You mentioned that the victim of assault would be "infantile" and "act cute" because of the horrors that happened to them. Part of me is convinced that, for whatever reason, when it comes to something this horrific, the victim ends up portrayed in a way that makes the ordeal less horrific to even think about, and the perpetrator has to be treated with the old "alas, poor villain, if only he hadn't done those horrible things, maybe he would be happy." For society's mental sake, both victim and perpetrator need to be pitied and only pitied, the details of anything other than pitying their respective problems that come from sexual assault must be shushed away and forgotten, or else someone in the society might feel bad that such a thing exists. These might be the roles considered socially acceptable by fiction standards. Or maybe I'm wrong and tabloid magazines don't reflect the society they're written for.

ShineCero said:
There are novels, BEAUTIFUL novels that star female characters that struggled, without any mention of sexuality as a central or main core of the story—because they can be more than just that.
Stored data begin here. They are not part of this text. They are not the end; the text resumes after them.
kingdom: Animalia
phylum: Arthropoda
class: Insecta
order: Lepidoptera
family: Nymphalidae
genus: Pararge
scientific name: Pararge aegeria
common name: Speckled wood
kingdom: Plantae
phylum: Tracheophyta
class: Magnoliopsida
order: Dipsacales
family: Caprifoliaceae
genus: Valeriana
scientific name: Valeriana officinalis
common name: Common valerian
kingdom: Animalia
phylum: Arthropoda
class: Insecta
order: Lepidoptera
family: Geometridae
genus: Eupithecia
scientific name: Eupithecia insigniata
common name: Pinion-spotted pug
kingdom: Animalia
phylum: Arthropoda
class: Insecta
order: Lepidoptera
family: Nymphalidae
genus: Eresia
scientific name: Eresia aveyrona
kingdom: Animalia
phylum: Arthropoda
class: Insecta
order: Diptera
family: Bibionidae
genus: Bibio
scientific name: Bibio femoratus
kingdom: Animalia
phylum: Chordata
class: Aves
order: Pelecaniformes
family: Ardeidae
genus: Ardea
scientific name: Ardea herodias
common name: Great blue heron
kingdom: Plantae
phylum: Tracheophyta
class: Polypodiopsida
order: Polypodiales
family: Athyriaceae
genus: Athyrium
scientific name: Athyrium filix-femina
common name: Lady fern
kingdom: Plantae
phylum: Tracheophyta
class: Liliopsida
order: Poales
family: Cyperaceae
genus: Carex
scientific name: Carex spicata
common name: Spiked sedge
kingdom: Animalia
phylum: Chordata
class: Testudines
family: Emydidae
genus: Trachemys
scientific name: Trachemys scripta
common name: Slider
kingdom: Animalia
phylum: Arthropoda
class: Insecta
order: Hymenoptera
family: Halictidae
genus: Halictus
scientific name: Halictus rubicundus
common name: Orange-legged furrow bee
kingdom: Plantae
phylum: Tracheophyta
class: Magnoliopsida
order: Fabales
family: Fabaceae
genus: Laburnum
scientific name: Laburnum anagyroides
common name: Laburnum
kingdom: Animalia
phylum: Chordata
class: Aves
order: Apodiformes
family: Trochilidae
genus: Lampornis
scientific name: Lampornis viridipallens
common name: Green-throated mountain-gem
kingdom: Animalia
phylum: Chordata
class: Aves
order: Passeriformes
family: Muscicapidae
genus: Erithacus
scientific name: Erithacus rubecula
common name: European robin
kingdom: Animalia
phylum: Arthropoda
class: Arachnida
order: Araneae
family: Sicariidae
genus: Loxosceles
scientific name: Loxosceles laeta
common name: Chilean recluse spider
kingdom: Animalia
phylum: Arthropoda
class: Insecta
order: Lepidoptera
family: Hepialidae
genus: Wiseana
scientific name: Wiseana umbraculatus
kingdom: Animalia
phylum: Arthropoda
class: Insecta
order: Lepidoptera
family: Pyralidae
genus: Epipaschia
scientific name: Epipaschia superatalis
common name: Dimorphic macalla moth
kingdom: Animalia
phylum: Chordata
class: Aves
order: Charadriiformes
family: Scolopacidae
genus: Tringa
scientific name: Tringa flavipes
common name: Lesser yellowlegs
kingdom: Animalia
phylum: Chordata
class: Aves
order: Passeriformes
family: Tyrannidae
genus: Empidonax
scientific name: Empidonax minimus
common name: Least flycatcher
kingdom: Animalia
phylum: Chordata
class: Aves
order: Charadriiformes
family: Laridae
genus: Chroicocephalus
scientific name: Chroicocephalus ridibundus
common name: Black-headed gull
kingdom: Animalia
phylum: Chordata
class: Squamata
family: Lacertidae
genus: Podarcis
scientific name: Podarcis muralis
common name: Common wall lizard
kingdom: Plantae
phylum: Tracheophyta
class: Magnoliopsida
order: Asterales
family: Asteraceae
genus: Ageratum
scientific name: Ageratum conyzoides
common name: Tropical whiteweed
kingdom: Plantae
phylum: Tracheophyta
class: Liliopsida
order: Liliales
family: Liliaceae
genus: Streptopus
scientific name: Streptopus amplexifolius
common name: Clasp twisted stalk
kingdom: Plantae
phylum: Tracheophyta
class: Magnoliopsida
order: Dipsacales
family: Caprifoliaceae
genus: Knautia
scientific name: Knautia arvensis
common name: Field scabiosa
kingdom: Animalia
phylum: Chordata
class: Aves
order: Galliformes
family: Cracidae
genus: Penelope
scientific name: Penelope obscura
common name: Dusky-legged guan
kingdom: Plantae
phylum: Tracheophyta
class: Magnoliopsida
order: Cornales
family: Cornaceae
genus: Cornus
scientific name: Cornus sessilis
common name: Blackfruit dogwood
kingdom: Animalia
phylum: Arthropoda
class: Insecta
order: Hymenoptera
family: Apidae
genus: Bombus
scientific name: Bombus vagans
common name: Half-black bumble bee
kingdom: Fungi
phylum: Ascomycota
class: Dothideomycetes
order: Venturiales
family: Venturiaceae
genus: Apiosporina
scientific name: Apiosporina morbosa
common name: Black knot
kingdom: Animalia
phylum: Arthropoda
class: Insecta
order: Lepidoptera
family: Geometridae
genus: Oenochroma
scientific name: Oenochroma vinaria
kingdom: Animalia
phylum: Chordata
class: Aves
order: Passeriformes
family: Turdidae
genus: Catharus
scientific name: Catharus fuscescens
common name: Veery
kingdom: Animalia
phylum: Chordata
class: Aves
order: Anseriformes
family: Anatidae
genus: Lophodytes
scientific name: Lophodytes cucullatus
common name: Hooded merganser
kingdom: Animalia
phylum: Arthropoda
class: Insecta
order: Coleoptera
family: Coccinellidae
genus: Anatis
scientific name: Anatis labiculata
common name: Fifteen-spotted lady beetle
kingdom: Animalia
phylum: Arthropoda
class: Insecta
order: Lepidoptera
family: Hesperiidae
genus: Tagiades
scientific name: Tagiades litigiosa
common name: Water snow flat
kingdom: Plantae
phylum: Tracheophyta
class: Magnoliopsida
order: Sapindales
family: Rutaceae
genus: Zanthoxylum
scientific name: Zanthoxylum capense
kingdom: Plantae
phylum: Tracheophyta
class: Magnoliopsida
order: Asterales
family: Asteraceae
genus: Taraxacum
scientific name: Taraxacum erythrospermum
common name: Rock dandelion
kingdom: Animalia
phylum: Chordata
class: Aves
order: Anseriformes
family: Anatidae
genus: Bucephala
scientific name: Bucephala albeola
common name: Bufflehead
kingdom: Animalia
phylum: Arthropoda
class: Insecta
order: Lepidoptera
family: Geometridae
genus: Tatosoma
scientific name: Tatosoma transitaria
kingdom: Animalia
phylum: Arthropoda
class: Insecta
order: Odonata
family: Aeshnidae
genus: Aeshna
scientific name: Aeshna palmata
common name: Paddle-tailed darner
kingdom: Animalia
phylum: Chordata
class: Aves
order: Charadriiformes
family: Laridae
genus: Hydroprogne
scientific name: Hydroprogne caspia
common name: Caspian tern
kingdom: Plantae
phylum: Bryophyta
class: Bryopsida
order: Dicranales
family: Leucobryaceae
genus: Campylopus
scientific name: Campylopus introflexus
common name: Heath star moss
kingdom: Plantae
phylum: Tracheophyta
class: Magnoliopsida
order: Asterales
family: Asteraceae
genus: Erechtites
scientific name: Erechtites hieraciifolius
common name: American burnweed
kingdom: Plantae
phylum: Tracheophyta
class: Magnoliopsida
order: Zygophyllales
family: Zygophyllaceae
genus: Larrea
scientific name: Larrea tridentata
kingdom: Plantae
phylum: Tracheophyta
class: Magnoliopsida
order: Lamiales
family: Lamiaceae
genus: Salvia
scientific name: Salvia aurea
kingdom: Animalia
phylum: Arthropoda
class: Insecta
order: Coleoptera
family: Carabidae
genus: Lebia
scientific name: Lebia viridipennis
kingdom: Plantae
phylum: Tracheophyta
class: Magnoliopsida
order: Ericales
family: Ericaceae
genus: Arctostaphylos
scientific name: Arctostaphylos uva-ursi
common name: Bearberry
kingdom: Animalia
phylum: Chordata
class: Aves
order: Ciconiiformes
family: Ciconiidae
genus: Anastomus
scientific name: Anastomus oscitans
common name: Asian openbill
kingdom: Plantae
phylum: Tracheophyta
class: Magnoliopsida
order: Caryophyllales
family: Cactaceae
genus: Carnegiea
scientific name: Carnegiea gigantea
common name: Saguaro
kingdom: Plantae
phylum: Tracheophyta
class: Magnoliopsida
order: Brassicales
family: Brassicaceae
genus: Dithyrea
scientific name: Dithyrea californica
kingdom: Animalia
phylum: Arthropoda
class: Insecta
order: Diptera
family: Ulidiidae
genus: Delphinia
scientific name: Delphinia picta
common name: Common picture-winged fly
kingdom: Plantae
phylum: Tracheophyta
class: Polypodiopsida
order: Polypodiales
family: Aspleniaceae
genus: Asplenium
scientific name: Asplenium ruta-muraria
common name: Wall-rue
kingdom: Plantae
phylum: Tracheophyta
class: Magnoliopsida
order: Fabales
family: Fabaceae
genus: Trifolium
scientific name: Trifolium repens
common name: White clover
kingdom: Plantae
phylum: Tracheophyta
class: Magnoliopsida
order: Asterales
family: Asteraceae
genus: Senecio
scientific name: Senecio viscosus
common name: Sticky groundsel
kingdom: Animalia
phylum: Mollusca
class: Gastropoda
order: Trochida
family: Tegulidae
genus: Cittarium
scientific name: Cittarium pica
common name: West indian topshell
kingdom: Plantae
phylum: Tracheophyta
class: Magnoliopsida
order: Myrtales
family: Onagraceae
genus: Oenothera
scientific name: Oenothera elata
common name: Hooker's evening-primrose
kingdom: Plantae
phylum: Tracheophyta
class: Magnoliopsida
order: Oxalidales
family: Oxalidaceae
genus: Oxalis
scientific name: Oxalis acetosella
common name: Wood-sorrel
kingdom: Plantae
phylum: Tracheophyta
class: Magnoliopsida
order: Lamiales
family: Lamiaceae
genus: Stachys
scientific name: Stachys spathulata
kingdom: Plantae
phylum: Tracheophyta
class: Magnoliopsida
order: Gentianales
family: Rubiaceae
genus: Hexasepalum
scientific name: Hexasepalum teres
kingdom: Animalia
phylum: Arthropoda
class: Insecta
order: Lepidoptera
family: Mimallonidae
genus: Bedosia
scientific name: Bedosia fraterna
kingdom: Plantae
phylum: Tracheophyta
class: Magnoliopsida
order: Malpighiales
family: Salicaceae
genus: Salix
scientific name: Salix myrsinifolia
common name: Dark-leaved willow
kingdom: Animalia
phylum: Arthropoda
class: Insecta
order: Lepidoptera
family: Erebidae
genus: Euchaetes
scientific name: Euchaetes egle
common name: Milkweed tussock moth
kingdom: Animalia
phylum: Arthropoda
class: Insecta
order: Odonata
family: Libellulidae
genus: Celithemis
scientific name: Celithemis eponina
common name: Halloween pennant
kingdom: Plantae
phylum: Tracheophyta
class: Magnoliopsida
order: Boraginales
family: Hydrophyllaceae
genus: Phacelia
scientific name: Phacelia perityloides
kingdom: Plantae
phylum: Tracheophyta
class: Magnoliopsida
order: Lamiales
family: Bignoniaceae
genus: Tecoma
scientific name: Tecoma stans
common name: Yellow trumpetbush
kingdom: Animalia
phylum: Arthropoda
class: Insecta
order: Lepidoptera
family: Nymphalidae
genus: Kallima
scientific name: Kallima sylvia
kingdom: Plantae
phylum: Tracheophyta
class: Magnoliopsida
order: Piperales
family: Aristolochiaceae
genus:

Yet, some writers constantly slipped on it because they are racking their brains of how to force this female character to overcome an obstacle and the immediate thing is “well, gotta have her get assaulted!”

In my opinion most people still default to the "generic white main guy" for their characters when it comes to juvenile fiction. I admit my opinion on that is shaky and I don't have the first hand knowledge to back that up, but it's my belief. I made a friend recently who continually suggested adding a third male as a main character to a series of mine when I was considering other character arch-types to balance out the two characters I had already designed. Perhaps I was reading too much into it, but that friend reinforces my belief some people add females to their stories purely because of their different sex, and to explore a theme or story relating to their sexuality. Hence why you would make a statement "well, gotta have her get assaulted" because writers fall back on that change of sex affecting the story far more than it should. Once again I don't have the first hand knowledge, I may be wrong about why they would add that.
 
You are on to something about majority of writers often defaulting to the generic white man character when it comes to these types of stories, but it is narrowed. There are plenty of fiction that goes further out of that horizon, but simply don’t get the attentions that it deserved.

I don’t know your friend, but I think people add female characters to promote diversity, but it done in such a way that the female character isn’t written in their perspective. Either they are regulated as man-women (whereas, women who basically act like men, so they might as well been men) or lightning rods for crucial moments in the story to push the edge factor (not in the meme sense, but traditional sense) when things become too light-hearted.

For example, I add one female character to create a character, not because she’s a women. Women or femininity isn’t a trait. It could be for some, but for most women out there, they have distinct personalities just as much as men, and have no focuses on their gender.

So, when things so south for a character, male writers (and sometimes women), often default to sexual assault because women are far more likely to get assaulted, and hence, considered “worst thing ever and nothing else”, when it doesn’t. Unless it has a major part of the story, it shouldn’t be there.